• [Task to complete]:
Print exactly the lines below between the line holding "Приложение N 1" and the line holding "по БК | 056 |", inclusive, and nothing more.

• [Supplied entries]:
==============================

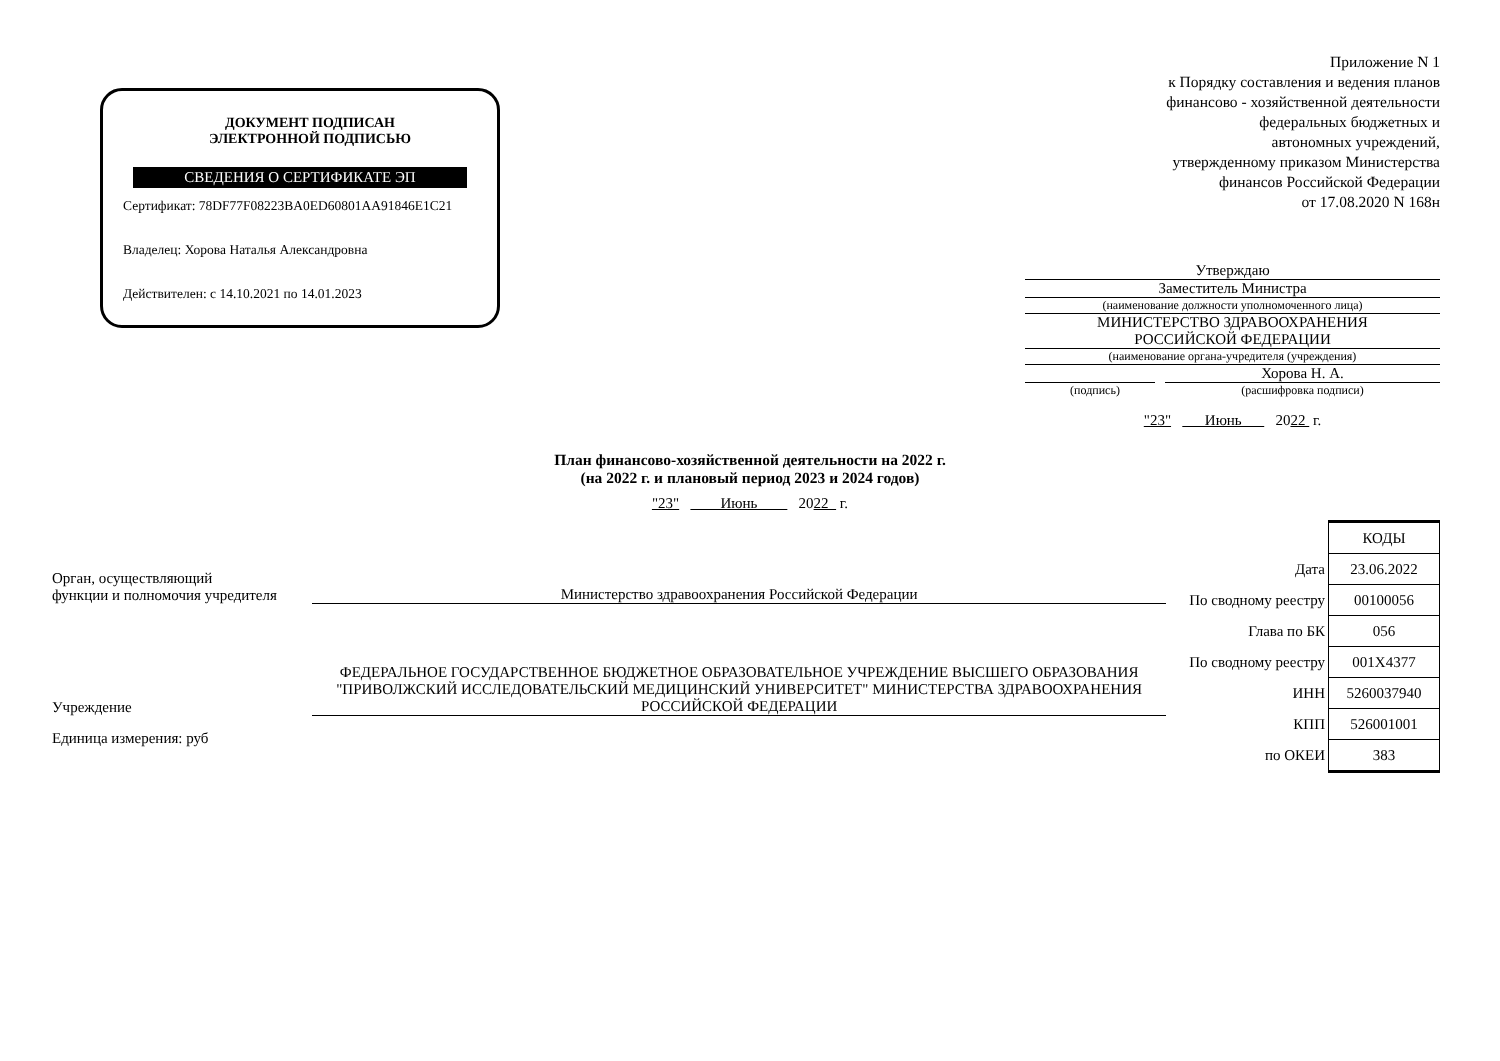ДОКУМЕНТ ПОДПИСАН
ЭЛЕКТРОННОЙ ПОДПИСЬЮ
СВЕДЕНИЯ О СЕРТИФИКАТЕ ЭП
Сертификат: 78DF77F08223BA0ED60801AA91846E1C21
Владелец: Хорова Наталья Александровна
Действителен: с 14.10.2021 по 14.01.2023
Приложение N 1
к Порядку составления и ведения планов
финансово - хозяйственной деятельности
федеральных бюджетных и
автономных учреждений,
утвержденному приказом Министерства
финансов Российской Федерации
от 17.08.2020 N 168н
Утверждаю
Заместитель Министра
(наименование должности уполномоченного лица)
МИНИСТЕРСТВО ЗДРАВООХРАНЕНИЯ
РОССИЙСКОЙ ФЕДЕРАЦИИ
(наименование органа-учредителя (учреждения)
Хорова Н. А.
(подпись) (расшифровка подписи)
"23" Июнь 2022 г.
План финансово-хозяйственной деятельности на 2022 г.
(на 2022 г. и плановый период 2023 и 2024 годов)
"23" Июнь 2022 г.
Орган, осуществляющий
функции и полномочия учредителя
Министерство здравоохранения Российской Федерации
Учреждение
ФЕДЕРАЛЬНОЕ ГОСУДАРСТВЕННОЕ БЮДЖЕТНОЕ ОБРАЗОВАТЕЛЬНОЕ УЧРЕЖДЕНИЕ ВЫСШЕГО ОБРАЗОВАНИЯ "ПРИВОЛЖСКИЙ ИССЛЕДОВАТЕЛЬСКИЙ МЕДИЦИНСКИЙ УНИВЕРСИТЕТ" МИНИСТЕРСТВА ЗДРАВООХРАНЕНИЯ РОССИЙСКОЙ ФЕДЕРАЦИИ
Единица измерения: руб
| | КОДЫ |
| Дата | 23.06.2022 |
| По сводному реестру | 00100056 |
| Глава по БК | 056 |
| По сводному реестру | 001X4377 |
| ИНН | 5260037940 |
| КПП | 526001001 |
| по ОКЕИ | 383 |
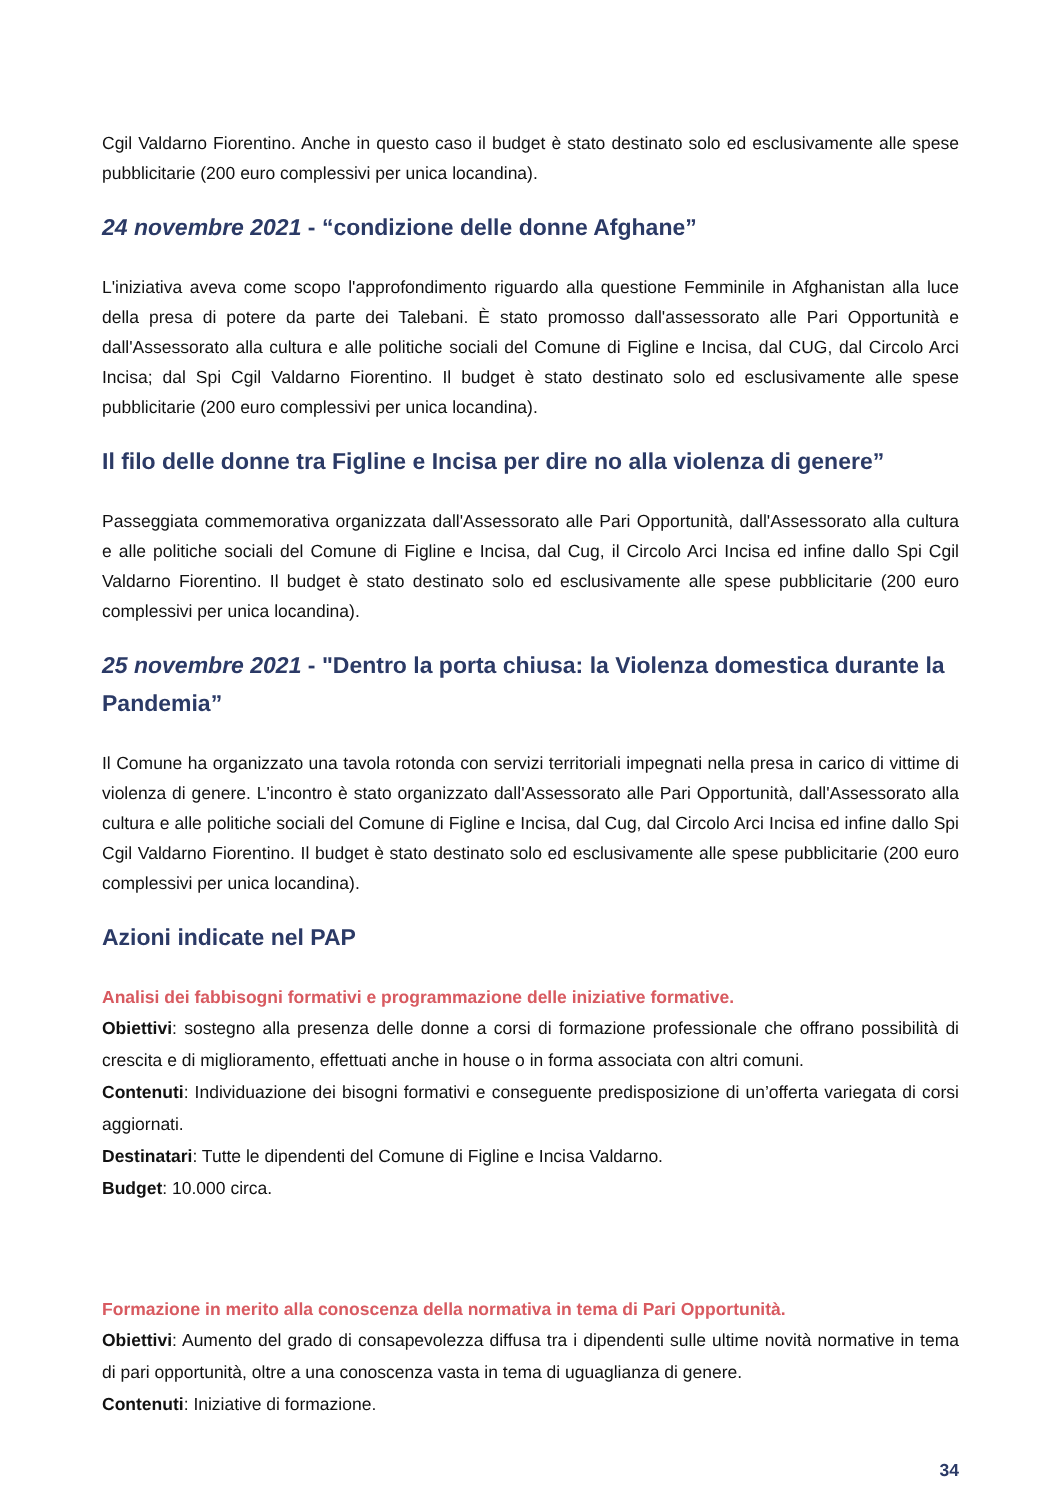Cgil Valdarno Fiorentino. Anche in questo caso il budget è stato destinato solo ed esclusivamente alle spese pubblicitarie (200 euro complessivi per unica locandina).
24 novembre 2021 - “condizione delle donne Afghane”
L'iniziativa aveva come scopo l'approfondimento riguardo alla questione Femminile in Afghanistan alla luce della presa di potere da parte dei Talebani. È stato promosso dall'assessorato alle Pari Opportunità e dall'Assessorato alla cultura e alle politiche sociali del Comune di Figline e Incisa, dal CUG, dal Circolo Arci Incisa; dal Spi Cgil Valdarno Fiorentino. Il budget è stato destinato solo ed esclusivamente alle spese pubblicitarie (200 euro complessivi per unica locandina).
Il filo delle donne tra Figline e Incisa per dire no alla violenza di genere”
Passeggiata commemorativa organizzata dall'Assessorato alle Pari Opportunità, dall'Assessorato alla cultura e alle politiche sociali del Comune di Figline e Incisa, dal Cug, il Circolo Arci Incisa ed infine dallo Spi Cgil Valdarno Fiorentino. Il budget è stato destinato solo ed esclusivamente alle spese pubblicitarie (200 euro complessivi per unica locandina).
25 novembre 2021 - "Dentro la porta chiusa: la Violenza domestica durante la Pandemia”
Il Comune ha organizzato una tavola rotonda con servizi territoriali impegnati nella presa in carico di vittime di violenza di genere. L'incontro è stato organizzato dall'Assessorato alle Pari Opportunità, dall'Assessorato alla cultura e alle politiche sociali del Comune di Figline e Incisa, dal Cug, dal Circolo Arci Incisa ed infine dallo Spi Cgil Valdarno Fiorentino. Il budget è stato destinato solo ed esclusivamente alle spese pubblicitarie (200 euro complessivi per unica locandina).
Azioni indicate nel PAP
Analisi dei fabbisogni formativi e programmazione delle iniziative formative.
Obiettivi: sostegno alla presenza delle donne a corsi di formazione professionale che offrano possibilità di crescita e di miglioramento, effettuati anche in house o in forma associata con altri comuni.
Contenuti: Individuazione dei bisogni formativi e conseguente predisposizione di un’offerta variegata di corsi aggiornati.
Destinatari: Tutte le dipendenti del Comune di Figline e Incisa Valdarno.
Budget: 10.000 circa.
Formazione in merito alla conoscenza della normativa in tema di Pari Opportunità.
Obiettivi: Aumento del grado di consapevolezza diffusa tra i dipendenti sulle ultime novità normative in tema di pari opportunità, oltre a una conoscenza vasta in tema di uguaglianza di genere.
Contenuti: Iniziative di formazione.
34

==============================

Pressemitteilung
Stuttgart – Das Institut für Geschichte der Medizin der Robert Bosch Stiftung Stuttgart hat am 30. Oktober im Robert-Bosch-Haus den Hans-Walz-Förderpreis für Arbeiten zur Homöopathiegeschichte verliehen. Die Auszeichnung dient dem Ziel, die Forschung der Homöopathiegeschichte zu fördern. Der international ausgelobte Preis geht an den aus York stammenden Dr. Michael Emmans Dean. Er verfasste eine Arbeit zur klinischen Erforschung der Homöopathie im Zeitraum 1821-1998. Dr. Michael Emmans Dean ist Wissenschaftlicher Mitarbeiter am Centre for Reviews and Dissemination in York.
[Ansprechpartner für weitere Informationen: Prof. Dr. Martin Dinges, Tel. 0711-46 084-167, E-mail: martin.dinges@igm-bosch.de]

==============================

• [Task answer]:
Приложение N 1
к Порядку составления и ведения планов
финансово - хозяйственной деятельности
федеральных бюджетных и
автономных учреждений,
утвержденному приказом Министерства
финансов Российской Федерации
от 17.08.2020 N 168н
Утверждаю
Заместитель Министра
(наименование должности уполномоченного лица)
МИНИСТЕРСТВО ЗДРАВООХРАНЕНИЯ
РОССИЙСКОЙ ФЕДЕРАЦИИ
(наименование органа-учредителя (учреждения)
Хорова Н. А.
(подпись) (расшифровка подписи)
"23" Июнь 2022 г.
План финансово-хозяйственной деятельности на 2022 г.
(на 2022 г. и плановый период 2023 и 2024 годов)
"23" Июнь 2022 г.
Орган, осуществляющий
функции и полномочия учредителя
Министерство здравоохранения Российской Федерации
Учреждение
ФЕДЕРАЛЬНОЕ ГОСУДАРСТВЕННОЕ БЮДЖЕТНОЕ ОБРАЗОВАТЕЛЬНОЕ УЧРЕЖДЕНИЕ ВЫСШЕГО ОБРАЗОВАНИЯ "ПРИВОЛЖСКИЙ ИССЛЕДОВАТЕЛЬСКИЙ МЕДИЦИНСКИЙ УНИВЕРСИТЕТ" МИНИСТЕРСТВА ЗДРАВООХРАНЕНИЯ РОССИЙСКОЙ ФЕДЕРАЦИИ
Единица измерения: руб
| | КОДЫ |
| Дата | 23.06.2022 |
| По сводному реестру | 00100056 |
| Глава по БК | 056 |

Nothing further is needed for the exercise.